Source data:
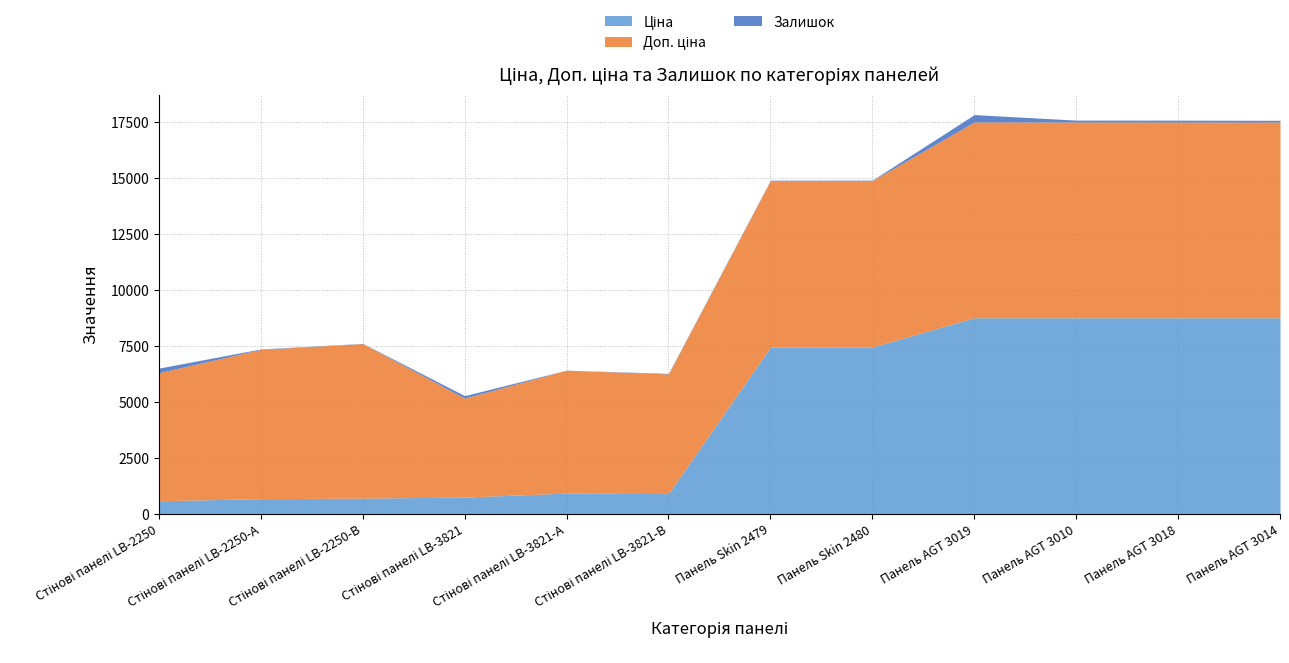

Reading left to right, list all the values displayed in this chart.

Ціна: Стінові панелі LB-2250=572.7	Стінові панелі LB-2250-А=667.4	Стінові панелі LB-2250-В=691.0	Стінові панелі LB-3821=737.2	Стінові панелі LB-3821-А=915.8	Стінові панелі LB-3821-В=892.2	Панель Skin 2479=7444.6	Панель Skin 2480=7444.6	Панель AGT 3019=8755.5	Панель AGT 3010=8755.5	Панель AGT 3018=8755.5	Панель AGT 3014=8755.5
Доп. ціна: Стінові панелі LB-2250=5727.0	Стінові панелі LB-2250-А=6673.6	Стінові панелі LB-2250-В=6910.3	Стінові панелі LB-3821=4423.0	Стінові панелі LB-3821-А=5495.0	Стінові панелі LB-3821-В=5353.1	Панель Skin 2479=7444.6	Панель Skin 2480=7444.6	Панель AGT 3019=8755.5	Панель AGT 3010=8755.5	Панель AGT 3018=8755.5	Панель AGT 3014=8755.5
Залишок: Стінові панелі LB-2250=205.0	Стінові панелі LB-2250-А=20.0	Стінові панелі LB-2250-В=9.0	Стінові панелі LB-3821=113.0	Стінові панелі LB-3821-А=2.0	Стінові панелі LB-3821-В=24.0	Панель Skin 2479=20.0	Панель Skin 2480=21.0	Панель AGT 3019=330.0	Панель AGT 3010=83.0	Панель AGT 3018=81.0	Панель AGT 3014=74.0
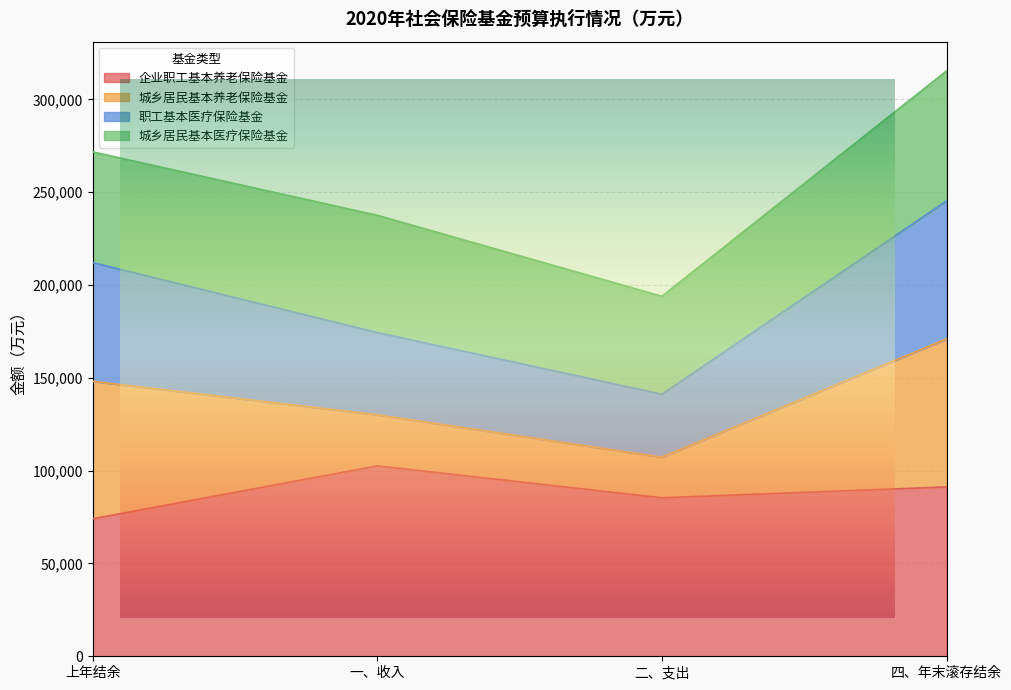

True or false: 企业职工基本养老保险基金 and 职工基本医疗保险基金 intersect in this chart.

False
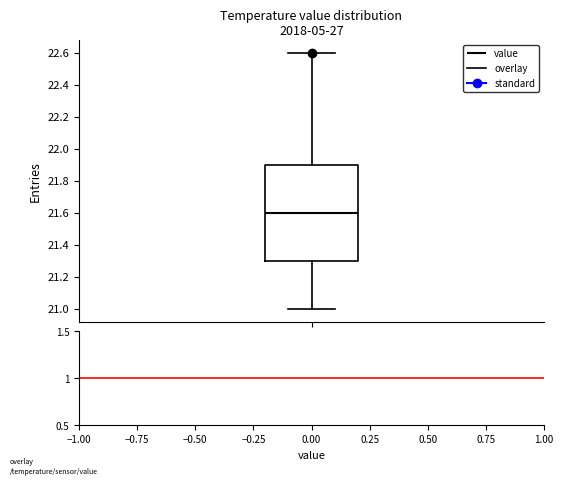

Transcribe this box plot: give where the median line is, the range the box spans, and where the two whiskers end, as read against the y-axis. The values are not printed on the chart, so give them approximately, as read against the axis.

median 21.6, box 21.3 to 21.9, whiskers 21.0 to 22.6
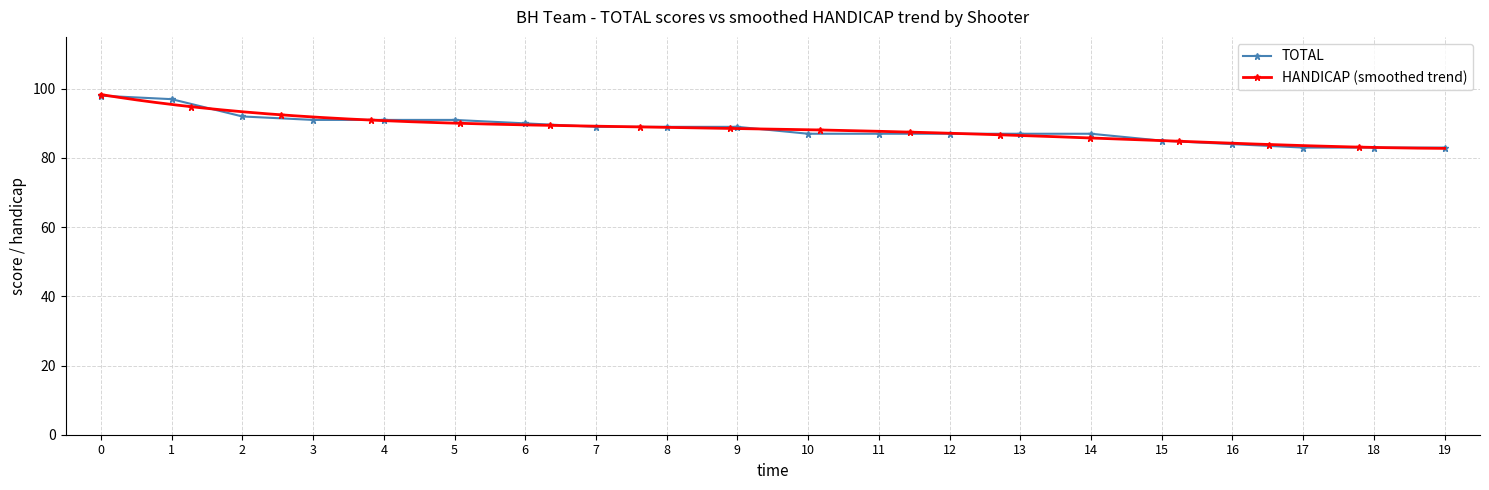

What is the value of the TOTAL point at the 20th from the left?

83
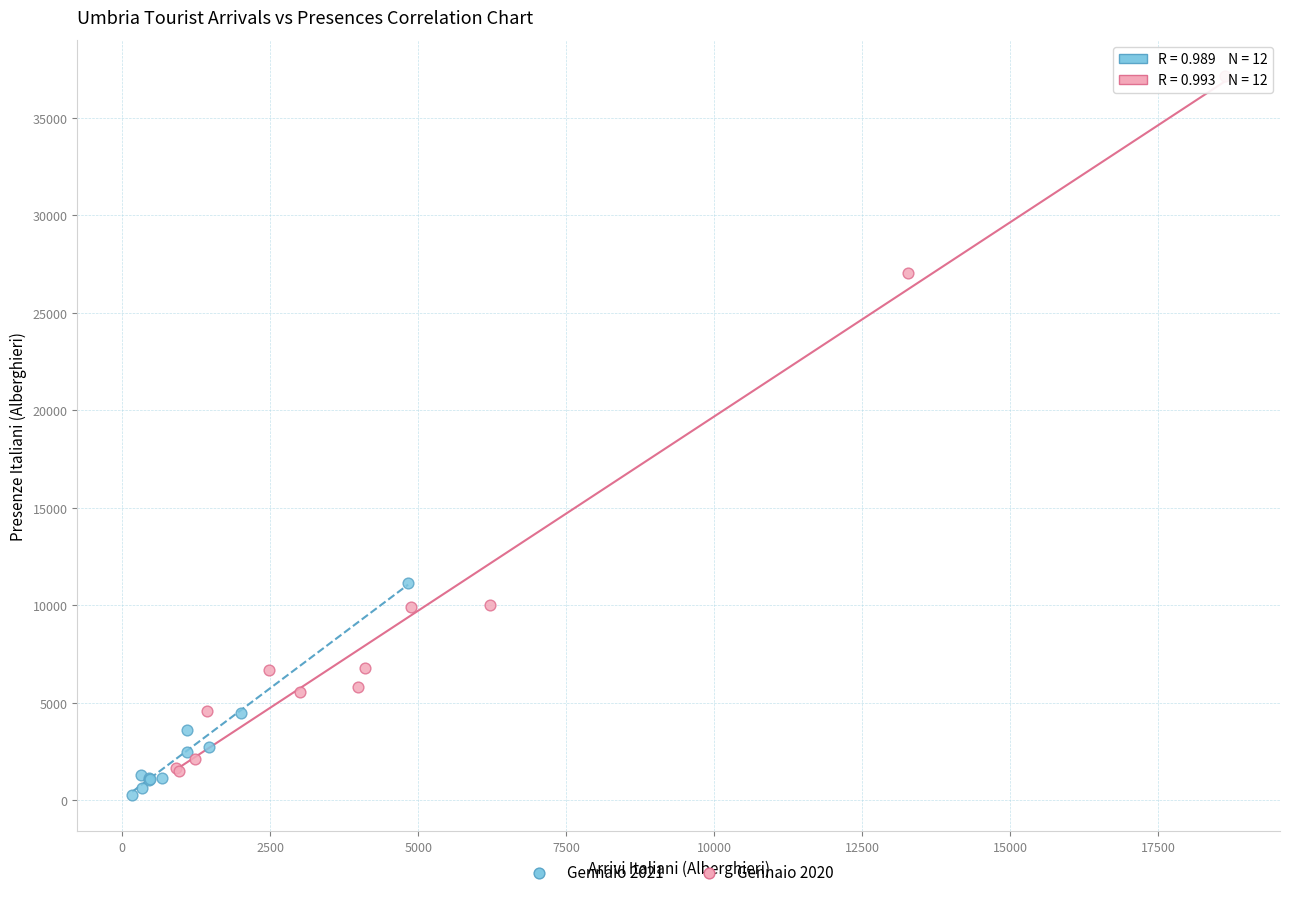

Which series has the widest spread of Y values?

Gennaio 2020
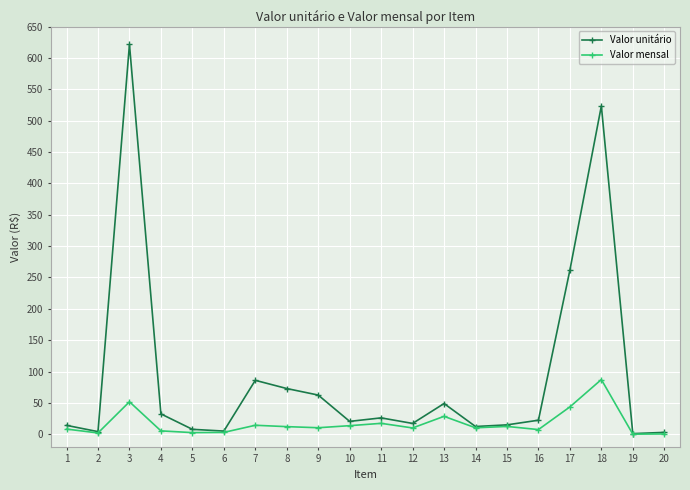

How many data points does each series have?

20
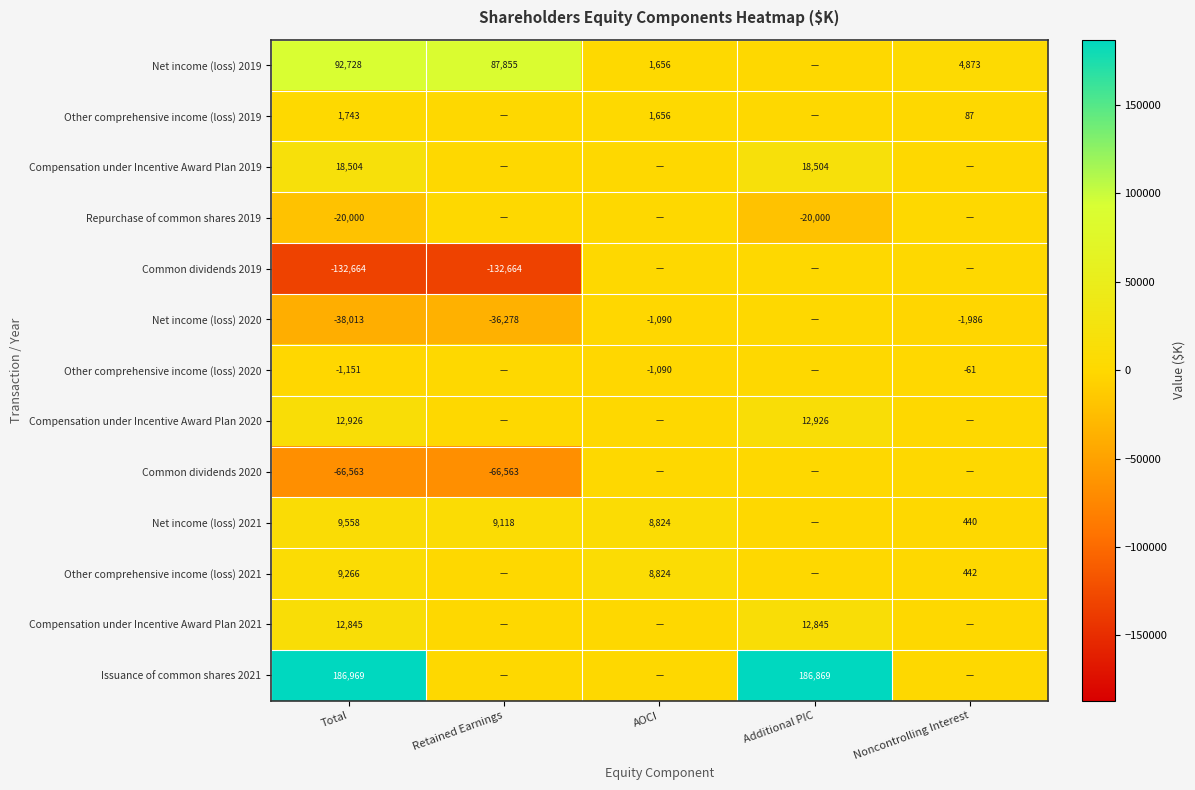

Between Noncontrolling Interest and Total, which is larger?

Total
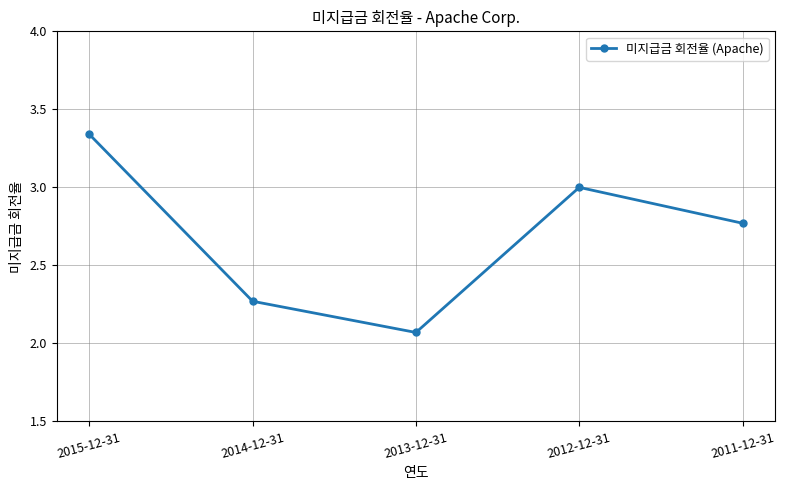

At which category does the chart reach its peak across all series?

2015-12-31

ACTIVITY - Please reproduce all of the data above word for word, leaving the pictures out of your answer.

SOLUTION TO THIS TASK -
Reading left to right, list all the values displayed in this chart.

Ціна: Стінові панелі LB-2250=572.7	Стінові панелі LB-2250-А=667.4	Стінові панелі LB-2250-В=691.0	Стінові панелі LB-3821=737.2	Стінові панелі LB-3821-А=915.8	Стінові панелі LB-3821-В=892.2	Панель Skin 2479=7444.6	Панель Skin 2480=7444.6	Панель AGT 3019=8755.5	Панель AGT 3010=8755.5	Панель AGT 3018=8755.5	Панель AGT 3014=8755.5
Доп. ціна: Стінові панелі LB-2250=5727.0	Стінові панелі LB-2250-А=6673.6	Стінові панелі LB-2250-В=6910.3	Стінові панелі LB-3821=4423.0	Стінові панелі LB-3821-А=5495.0	Стінові панелі LB-3821-В=5353.1	Панель Skin 2479=7444.6	Панель Skin 2480=7444.6	Панель AGT 3019=8755.5	Панель AGT 3010=8755.5	Панель AGT 3018=8755.5	Панель AGT 3014=8755.5
Залишок: Стінові панелі LB-2250=205.0	Стінові панелі LB-2250-А=20.0	Стінові панелі LB-2250-В=9.0	Стінові панелі LB-3821=113.0	Стінові панелі LB-3821-А=2.0	Стінові панелі LB-3821-В=24.0	Панель Skin 2479=20.0	Панель Skin 2480=21.0	Панель AGT 3019=330.0	Панель AGT 3010=83.0	Панель AGT 3018=81.0	Панель AGT 3014=74.0

True or false: 企业职工基本养老保险基金 and 职工基本医疗保险基金 intersect in this chart.

False

Transcribe this box plot: give where the median line is, the range the box spans, and where the two whiskers end, as read against the y-axis. The values are not printed on the chart, so give them approximately, as read against the axis.

median 21.6, box 21.3 to 21.9, whiskers 21.0 to 22.6

What is the value of the TOTAL point at the 20th from the left?

83

Which series has the widest spread of Y values?

Gennaio 2020

How many data points does each series have?

20

Between Noncontrolling Interest and Total, which is larger?

Total

At which category does the chart reach its peak across all series?

2015-12-31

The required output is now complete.